Lines in the data below that contain the word "right" are to be copied.

### Extracted material
────────
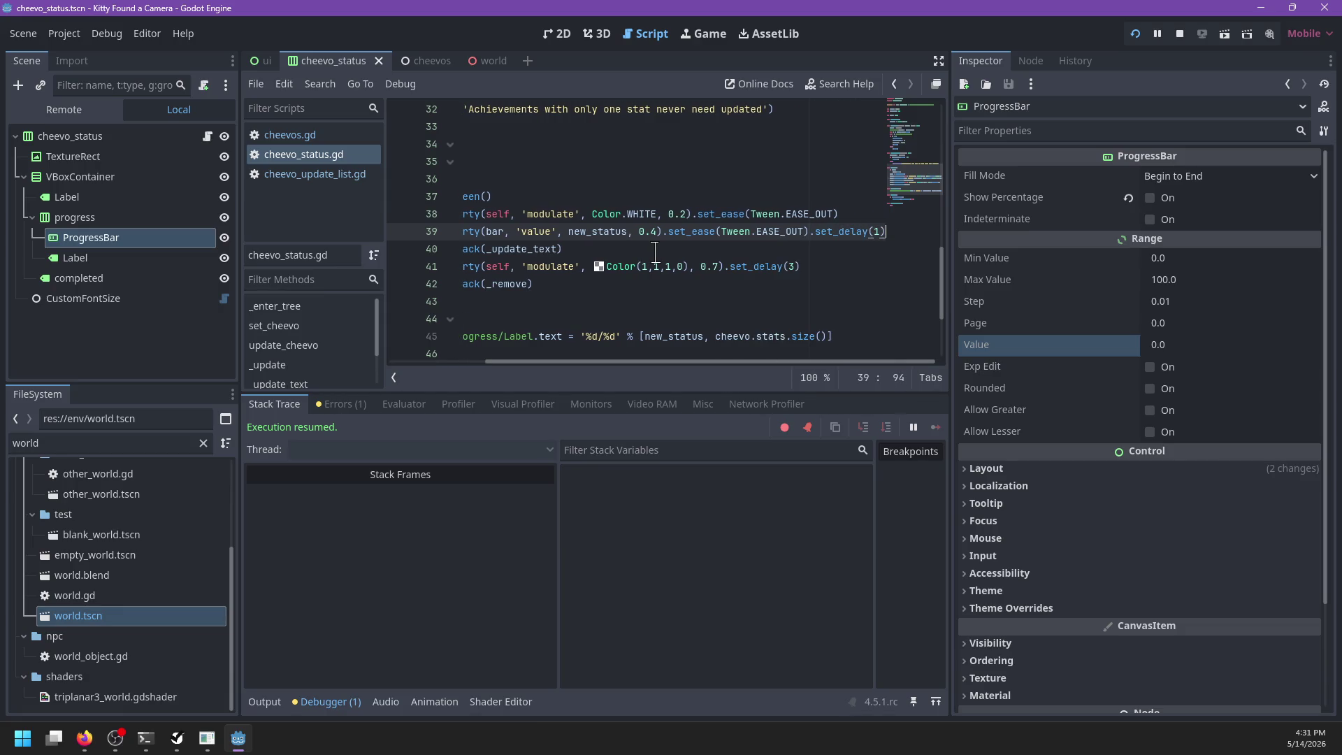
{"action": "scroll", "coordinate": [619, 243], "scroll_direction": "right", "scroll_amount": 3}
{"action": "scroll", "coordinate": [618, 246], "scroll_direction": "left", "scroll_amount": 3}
────────
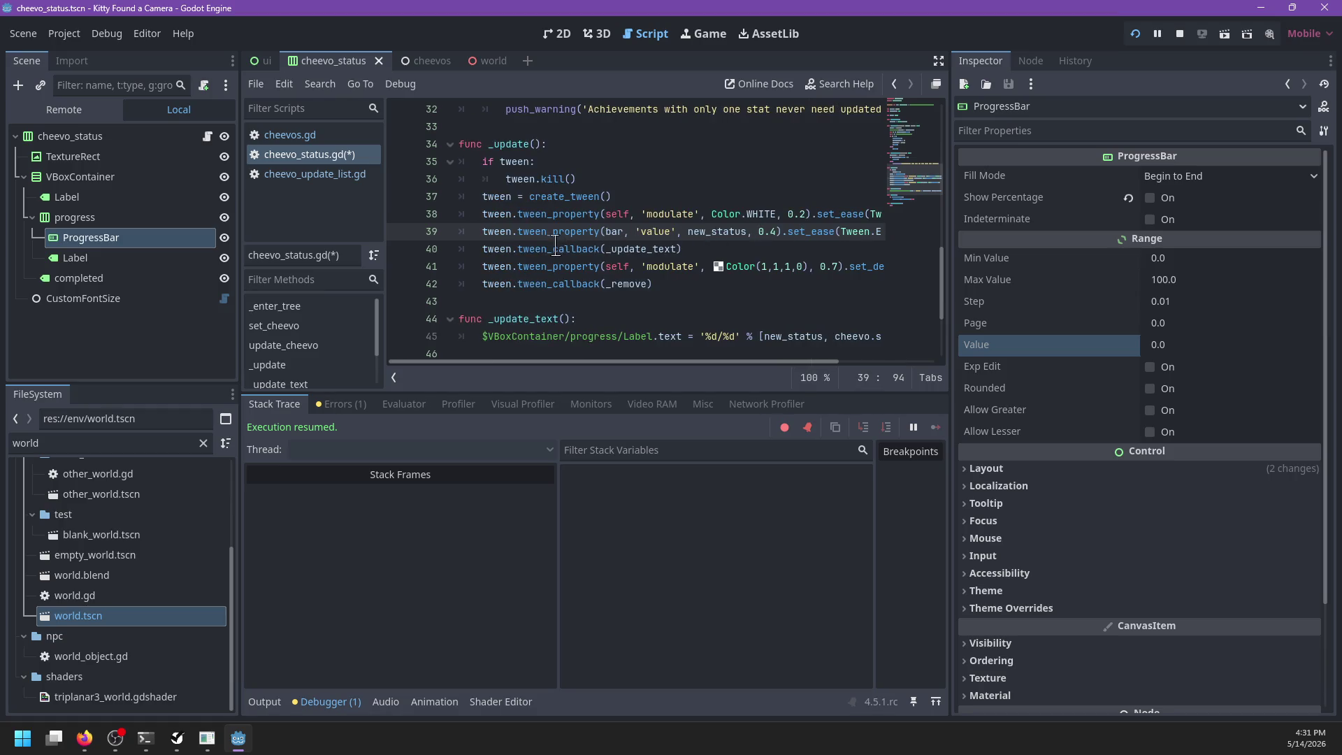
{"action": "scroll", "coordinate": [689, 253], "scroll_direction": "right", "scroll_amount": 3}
────────
### Worked solution
{"action": "scroll", "coordinate": [619, 243], "scroll_direction": "right", "scroll_amount": 3}
{"action": "scroll", "coordinate": [689, 253], "scroll_direction": "right", "scroll_amount": 3}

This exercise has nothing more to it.